# Problem set
A – Can you condense the paragraph of the video action recognition abstract that begins "Over the past few years" into a shorter version that keeps its main facts?
B – Can you give the part of the abstract starting with "Accuracy of the" and going on through "state-of-the-art HPC system." again, switching "sixty-four" to "thirty-two"?
C – How many models does the video action recognition abstract say the article compares?

Accuracy and Performance Comparison of Video Action Recognition Approaches
Matthew Hutchinson, Siddharth Samsi, William Arcand, David Bestor, Bill Bergeron, Chansup Byun, Micheal Houle, Matthew Hubbell, Micheal Jones, Jeremy Kepner, Andrew Kirby, Peter Michaleas, Lauren Milechin, Julie Mullen, Andrew Prout, Antonio Rosa, Albert Reuther, Charles Yee, Vijay Gadepally
Over the past few years, there has been significant interest in video action
recognition systems and models. However, direct comparison of accuracy and
computational performance results remain clouded by differing training
environments, hardware specifications, hyperparameters, pipelines, and
inference methods. This article provides a direct comparison between fourteen
off-the-shelf and state-of-the-art models by ensuring consistency in these
training characteristics in order to provide readers with a meaningful
comparison across different types of video action recognition algorithms.
Accuracy of the models is evaluated using standard Top-1 and Top-5 accuracy
metrics in addition to a proposed new accuracy metric. Additionally, we compare
computational performance of distributed training from two to sixty-four GPUs
on a state-of-the-art HPC system.

Data records
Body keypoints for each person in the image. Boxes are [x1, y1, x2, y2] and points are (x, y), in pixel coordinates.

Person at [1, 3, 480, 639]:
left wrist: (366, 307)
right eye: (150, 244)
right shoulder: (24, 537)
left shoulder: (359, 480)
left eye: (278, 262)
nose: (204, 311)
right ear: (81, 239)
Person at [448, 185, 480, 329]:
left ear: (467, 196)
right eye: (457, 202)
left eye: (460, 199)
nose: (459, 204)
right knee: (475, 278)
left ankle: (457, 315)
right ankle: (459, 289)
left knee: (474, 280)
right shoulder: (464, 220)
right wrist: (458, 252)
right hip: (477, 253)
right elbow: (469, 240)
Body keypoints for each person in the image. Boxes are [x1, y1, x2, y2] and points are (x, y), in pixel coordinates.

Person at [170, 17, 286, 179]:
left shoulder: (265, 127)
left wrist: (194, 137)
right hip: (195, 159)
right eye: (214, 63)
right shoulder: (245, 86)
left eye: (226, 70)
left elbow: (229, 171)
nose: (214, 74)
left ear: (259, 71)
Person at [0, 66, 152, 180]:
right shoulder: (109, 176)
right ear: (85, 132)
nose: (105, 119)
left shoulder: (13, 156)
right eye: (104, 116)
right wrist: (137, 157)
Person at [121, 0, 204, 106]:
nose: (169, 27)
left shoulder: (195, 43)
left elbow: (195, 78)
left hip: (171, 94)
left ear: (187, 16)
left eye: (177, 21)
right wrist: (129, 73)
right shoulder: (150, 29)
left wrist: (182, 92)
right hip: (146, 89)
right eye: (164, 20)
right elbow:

# Responses in order
A – Interest in video action recognition has grown, but differing training environments, hardware specifications, hyperparameters, pipelines, and inference methods make accuracy and computational performance results hard to compare directly. This article compares fourteen off-the-shelf and state-of-the-art models under consistent training conditions. It measures accuracy with the standard Top-1 and Top-5 metrics plus a proposed new metric. It also compares distributed training performance from two to sixty-four GPUs on a state-of-the-art HPC system.

B –
Accuracy of the models is evaluated using standard Top-1 and Top-5 accuracy
metrics in addition to a proposed new accuracy metric. Additionally, we compare
computational performance of distributed training from two to thirty-two GPUs
on a state-of-the-art HPC system.

C – Fourteen off-the-shelf and state-of-the-art models.